- Your instructions
Reproduce the material below word for word, keeping its original Dutch and its line breaks.

•••

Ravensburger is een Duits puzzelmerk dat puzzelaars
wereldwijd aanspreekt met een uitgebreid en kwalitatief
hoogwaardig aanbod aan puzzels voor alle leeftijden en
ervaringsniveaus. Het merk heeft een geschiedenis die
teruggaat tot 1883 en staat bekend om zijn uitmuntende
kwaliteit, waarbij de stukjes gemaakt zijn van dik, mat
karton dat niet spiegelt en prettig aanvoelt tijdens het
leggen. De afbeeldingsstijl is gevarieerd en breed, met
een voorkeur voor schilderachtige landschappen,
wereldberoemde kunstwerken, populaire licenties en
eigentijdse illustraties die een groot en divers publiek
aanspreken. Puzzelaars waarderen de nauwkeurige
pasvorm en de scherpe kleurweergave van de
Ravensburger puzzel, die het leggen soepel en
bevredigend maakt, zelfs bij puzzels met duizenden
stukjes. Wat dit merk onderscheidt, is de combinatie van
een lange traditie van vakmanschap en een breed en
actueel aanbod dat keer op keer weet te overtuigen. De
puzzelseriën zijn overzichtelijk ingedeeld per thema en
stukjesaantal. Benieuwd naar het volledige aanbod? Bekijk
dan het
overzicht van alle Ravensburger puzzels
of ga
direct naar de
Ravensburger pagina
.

•••

- Answer to the exercise
Ravensburger is een Duits puzzelmerk dat puzzelaars
wereldwijd aanspreekt met een uitgebreid en kwalitatief
hoogwaardig aanbod aan puzzels voor alle leeftijden en
ervaringsniveaus. Het merk heeft een geschiedenis die
teruggaat tot 1883 en staat bekend om zijn uitmuntende
kwaliteit, waarbij de stukjes gemaakt zijn van dik, mat
karton dat niet spiegelt en prettig aanvoelt tijdens het
leggen. De afbeeldingsstijl is gevarieerd en breed, met
een voorkeur voor schilderachtige landschappen,
wereldberoemde kunstwerken, populaire licenties en
eigentijdse illustraties die een groot en divers publiek
aanspreken. Puzzelaars waarderen de nauwkeurige
pasvorm en de scherpe kleurweergave van de
Ravensburger puzzel, die het leggen soepel en
bevredigend maakt, zelfs bij puzzels met duizenden
stukjes. Wat dit merk onderscheidt, is de combinatie van
een lange traditie van vakmanschap en een breed en
actueel aanbod dat keer op keer weet te overtuigen. De
puzzelseriën zijn overzichtelijk ingedeeld per thema en
stukjesaantal. Benieuwd naar het volledige aanbod? Bekijk
dan het
overzicht van alle Ravensburger puzzels
of ga
direct naar de
Ravensburger pagina
.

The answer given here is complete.